И, действительно, не сомневалась, мысленно взвесив все в уме. Во-первых, он просил рассказать обо мне, а не о моем мире — я это заметила. Моей биографии не хватит даже на час рассказа, куда уж там — на семь ночей. И после этого он начнет злиться, что чревато еще худшими последствиями. А изливать ему душу я точно желанием не горю, просто пересилить себя не сумею. Во-вторых, если я не буду спать семь ночей, то рано или поздно свалюсь с ног, и тогда не обрадуется уже Ратия. Если она заявит, что я перестала работать, то мои минуты жизни будут сочтены. Он не хочет моей смерти только по той причине, что заплатил за рабыню, а значит, от меня требуется этот минимум — выполнять свои обязанности. Уж лучше я выживу. В-третьих, избиение кнутами — это должно быть жутко больно, хуже всего, что мне приходилось переживать. Но не убьют, он сам сказал, что в этом не заинтересован. А потом, если мне очень-очень повезет, вызовут айха Ноттена, чтобы привел меня в порядок и вернул в трудовой строй. Конечно, белый маг меня отсюда не заберет, но за возможность еще раз обнять его я на многое пойду. Да, плюсов в моем решении больше, а на другой чаше весов только один минус — большой такой, толстый, как кнут. Но не я ли тут собиралась быть смелой? Боль пройдет, а жизнь одна.

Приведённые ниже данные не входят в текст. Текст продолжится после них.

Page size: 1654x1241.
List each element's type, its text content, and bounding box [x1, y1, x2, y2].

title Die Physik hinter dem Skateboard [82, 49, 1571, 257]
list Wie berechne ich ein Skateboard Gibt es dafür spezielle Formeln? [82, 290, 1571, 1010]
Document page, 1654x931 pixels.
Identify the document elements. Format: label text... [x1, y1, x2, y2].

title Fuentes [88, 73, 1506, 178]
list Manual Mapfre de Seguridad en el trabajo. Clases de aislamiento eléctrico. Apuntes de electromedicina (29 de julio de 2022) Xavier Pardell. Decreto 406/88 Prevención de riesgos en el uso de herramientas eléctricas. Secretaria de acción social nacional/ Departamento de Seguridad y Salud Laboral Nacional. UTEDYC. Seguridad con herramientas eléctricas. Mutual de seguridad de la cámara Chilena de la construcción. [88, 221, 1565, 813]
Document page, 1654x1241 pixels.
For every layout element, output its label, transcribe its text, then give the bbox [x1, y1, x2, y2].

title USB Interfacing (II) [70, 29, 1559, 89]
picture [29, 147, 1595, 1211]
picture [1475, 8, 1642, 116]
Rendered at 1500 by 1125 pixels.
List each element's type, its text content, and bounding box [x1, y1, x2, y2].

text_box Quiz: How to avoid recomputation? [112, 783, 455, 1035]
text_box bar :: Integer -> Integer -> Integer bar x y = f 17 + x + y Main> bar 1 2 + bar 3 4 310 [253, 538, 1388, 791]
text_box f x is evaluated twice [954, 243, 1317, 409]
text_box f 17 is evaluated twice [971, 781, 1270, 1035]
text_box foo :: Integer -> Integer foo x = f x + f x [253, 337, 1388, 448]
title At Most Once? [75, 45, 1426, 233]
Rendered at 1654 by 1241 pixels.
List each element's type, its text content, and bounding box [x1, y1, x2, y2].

Не уверена в выражении лица айха, но мне казалось, что теперь он смотрит на меня пристально, неотрывно, будто бы пытаясь угадать, о чем я думаю. Происходящее вокруг его совсем уже не интересовало — только я, выбравшая такой неожиданный для нас обоих путь.
— Хорошо, — произнес он. — Я готов пойти тебе навстречу. Арла, будь добра, проводи Катю к конюшне и передай Ноксу мой приказ: пятьдесят ударов по спине. Арла, только не в таком виде, оденься! А то Нокс будет думать о чем угодно, только не о работе.
Я чуть склонила голову и повернулась к выходу. Но он остановил:
— Катя, ты же не хочешь умереть?
Ответила, не оборачиваясь:
— Ну уж нет, айх, я выживу любой ценой.
— Рад слышать. Кажется, я, разбираясь в твоем характере, нашел что-то из своего. Тогда позови меня, если почувствуешь, что теряешь сознание. Я остановлю Нокса, и он продолжит в другой раз, чтобы риска для жизни не было.
Я от удивления глянула на него вполоборота.
— Позвать? Как?
— Чернокнижником, — меня уничтожала его самодовольная улыбка. — Маги могут звать и родовым именем, но тебе оно неизвестно.
— Чтобы еще раз наказать? — уточнила я. — И как я докричусь?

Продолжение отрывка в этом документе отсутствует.